As for the two papers, both are relatively old. The first benchmarks against this, which as you can see, has a more recent note about these studies:
http://www.eecs.harvard.edu/~mdw/proj/seda/
It also cites the second paper you linked about what they have done, but refuses to comment on its relevance to the comparison between event-based systems and thread-based ones :)

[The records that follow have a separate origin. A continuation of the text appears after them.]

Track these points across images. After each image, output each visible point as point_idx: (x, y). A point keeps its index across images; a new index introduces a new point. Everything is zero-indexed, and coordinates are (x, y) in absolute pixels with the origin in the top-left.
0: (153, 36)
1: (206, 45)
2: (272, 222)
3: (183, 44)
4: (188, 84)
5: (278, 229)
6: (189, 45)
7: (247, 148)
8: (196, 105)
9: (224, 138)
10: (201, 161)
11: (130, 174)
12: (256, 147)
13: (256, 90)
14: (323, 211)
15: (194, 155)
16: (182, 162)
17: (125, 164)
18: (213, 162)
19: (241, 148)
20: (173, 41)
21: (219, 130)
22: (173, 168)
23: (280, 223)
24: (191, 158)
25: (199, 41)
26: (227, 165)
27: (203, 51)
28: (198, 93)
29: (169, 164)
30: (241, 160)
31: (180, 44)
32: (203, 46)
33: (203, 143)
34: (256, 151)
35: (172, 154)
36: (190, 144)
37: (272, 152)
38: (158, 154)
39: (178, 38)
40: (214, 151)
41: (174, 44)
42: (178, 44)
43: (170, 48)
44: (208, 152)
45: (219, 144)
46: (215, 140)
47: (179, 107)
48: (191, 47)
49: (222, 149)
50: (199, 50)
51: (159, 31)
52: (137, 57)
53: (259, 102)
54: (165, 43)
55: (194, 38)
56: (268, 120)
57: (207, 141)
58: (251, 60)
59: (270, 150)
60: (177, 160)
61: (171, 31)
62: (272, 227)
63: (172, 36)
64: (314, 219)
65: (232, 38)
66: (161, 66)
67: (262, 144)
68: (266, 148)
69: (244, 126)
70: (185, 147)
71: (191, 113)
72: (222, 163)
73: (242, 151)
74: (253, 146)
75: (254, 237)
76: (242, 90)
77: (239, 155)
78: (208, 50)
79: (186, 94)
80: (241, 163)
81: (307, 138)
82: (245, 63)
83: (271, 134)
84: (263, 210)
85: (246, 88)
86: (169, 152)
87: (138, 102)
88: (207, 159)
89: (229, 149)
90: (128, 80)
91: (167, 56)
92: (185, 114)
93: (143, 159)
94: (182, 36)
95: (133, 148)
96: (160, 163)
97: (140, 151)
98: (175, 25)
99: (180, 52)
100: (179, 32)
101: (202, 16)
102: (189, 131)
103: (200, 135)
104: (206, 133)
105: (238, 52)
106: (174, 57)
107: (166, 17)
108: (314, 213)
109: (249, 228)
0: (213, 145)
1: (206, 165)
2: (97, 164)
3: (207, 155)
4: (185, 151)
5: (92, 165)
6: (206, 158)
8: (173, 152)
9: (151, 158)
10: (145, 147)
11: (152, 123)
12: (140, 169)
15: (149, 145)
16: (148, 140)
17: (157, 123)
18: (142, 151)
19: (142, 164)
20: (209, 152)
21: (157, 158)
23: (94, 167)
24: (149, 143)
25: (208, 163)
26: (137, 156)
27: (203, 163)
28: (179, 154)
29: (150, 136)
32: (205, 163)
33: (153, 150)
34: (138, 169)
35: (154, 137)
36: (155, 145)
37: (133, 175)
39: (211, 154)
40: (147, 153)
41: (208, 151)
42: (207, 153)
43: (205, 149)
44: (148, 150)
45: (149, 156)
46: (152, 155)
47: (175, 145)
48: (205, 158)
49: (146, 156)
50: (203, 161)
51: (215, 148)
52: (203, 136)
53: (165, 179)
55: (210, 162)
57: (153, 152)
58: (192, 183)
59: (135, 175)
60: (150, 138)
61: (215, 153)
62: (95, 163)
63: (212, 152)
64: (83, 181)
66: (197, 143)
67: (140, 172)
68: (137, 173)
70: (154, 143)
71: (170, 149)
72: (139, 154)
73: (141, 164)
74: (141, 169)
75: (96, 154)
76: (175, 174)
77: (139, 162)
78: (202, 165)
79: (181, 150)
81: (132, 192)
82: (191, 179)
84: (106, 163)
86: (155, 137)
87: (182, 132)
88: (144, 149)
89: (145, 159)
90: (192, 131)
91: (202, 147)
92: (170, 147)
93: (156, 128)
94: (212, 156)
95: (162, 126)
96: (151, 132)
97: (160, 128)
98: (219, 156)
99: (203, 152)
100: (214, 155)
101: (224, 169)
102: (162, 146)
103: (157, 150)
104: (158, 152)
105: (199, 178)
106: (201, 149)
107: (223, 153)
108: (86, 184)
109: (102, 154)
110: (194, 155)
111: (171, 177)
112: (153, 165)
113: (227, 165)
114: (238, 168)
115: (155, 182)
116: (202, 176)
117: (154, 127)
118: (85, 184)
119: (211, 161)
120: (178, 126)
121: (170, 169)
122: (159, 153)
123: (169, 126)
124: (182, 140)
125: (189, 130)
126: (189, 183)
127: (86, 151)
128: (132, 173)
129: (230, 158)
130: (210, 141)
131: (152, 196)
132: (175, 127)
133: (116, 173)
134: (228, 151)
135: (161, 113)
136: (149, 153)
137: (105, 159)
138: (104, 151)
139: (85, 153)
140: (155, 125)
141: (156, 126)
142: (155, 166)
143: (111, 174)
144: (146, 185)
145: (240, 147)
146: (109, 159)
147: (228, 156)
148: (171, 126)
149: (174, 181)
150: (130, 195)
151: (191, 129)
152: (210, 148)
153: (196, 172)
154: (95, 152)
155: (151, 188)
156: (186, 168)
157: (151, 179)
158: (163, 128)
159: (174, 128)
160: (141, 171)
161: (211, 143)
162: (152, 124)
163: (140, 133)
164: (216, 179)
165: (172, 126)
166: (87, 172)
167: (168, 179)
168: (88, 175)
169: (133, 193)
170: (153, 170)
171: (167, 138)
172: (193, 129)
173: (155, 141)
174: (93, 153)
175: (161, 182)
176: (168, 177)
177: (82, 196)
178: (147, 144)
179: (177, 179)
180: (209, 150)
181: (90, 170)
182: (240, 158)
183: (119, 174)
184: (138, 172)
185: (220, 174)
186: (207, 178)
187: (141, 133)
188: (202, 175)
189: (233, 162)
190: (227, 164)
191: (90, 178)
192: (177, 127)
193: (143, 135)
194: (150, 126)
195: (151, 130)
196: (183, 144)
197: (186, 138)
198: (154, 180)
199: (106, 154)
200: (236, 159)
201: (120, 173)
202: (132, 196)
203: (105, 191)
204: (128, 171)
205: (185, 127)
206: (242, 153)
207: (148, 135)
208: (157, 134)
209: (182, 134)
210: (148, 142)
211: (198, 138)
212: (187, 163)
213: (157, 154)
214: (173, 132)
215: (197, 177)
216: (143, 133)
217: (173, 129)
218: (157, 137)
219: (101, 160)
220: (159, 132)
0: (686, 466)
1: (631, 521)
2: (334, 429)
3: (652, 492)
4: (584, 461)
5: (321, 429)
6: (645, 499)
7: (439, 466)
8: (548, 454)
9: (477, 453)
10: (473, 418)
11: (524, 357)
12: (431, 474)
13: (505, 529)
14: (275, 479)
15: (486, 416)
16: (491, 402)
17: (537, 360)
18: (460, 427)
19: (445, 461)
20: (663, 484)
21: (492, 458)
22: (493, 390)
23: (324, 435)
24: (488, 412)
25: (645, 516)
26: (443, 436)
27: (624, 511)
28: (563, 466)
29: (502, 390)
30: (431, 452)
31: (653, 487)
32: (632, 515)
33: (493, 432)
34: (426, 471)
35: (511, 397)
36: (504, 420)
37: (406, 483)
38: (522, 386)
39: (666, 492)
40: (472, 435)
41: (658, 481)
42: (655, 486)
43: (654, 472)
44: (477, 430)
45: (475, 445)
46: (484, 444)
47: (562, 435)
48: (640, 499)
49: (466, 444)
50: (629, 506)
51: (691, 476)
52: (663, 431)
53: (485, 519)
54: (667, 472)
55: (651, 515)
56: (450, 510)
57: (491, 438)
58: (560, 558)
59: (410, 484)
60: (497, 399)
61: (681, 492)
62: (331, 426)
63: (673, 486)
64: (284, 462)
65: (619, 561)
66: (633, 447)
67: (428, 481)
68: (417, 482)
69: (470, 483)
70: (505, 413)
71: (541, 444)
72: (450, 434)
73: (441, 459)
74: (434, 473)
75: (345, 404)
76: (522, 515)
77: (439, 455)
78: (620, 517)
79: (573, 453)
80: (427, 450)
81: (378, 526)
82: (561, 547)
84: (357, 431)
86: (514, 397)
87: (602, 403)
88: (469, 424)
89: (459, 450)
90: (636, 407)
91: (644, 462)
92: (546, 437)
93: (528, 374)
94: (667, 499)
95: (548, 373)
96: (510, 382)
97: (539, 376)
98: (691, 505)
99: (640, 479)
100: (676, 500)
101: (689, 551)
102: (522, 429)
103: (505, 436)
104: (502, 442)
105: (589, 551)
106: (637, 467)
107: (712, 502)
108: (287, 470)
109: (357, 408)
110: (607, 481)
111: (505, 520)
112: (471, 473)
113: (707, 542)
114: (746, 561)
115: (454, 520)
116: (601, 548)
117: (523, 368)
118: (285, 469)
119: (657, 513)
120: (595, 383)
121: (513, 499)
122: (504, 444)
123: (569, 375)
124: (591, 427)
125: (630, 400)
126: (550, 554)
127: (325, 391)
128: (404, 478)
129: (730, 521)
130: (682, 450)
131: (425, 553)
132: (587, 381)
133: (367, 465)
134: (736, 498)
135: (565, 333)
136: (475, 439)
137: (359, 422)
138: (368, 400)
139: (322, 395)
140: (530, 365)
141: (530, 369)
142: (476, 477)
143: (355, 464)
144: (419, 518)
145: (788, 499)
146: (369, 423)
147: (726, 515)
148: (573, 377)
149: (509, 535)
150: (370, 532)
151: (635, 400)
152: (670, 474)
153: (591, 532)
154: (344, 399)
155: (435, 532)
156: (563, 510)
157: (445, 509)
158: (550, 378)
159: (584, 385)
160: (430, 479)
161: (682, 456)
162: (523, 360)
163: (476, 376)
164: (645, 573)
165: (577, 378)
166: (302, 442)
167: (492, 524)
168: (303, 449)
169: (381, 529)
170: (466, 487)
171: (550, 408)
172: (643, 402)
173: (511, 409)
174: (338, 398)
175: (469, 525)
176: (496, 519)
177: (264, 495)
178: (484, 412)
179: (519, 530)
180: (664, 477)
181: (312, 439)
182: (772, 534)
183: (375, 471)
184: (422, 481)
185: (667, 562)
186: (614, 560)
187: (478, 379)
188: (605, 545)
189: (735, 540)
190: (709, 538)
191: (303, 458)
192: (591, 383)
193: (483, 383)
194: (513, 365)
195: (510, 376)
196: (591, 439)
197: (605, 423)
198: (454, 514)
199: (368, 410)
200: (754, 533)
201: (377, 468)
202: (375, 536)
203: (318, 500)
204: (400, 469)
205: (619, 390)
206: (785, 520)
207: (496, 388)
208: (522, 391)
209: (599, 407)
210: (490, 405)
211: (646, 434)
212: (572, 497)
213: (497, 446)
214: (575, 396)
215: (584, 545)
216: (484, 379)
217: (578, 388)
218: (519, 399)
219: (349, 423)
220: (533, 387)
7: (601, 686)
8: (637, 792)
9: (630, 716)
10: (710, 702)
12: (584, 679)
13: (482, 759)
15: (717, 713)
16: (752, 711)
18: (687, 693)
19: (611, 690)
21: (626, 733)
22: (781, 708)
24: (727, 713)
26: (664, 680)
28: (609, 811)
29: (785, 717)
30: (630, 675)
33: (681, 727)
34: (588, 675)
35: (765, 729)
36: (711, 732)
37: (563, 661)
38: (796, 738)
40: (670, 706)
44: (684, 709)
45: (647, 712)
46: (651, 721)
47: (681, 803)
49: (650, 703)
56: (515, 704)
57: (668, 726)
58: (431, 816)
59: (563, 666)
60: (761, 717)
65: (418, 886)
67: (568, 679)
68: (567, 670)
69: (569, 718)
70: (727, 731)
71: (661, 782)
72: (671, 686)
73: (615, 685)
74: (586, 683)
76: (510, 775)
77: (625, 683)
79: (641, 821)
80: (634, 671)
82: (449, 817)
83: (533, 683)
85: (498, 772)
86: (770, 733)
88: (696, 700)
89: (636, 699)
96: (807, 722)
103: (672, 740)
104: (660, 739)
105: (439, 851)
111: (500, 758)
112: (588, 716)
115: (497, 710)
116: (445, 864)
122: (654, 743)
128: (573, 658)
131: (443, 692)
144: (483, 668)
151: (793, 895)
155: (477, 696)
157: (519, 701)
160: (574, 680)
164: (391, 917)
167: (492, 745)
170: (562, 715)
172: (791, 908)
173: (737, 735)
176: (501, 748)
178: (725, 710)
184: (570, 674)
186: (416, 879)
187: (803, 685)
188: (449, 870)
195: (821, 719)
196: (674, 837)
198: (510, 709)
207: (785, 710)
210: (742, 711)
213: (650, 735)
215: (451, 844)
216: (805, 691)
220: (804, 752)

Try yourself to discover the truth
See What is Node.js? where we cover exactly that:
Node in production is definitely possible, but far from the "turn-key" deployment seemingly promised by the docs. With Node v0.6.x, "cluster" has been integrated into the platform, providing one of the essential building blocks, but my "production.js" script is still ~150 lines of logic to handle stuff like creating the log directory, recycling dead workers, etc. For a "serious" production service, you also need to be prepared to throttle incoming connections and do all the stuff that Apache does for PHP. To be fair, Rails has this exact problem. It is solved via two complementary mechanisms: 1) Putting Rails/Node behind a dedicated webserver (written in C and tested to hell and back) like Nginx (or Apache / Lighttd). The webserver can efficiently serve static content, access logging, rewrite URLs, terminate SSL, enforce access rules, and manage multiple sub-services. For requests that hit the actual node service, the webserver proxies the request through. 2) Using a framework like "Unicorn" that will manage the worker processes, recycle them periodically, etc. I've yet to find a Node serving framework that seems fully baked; it may exist, but I haven't found it yet and still use ~150 lines in my hand-rolled "production.js".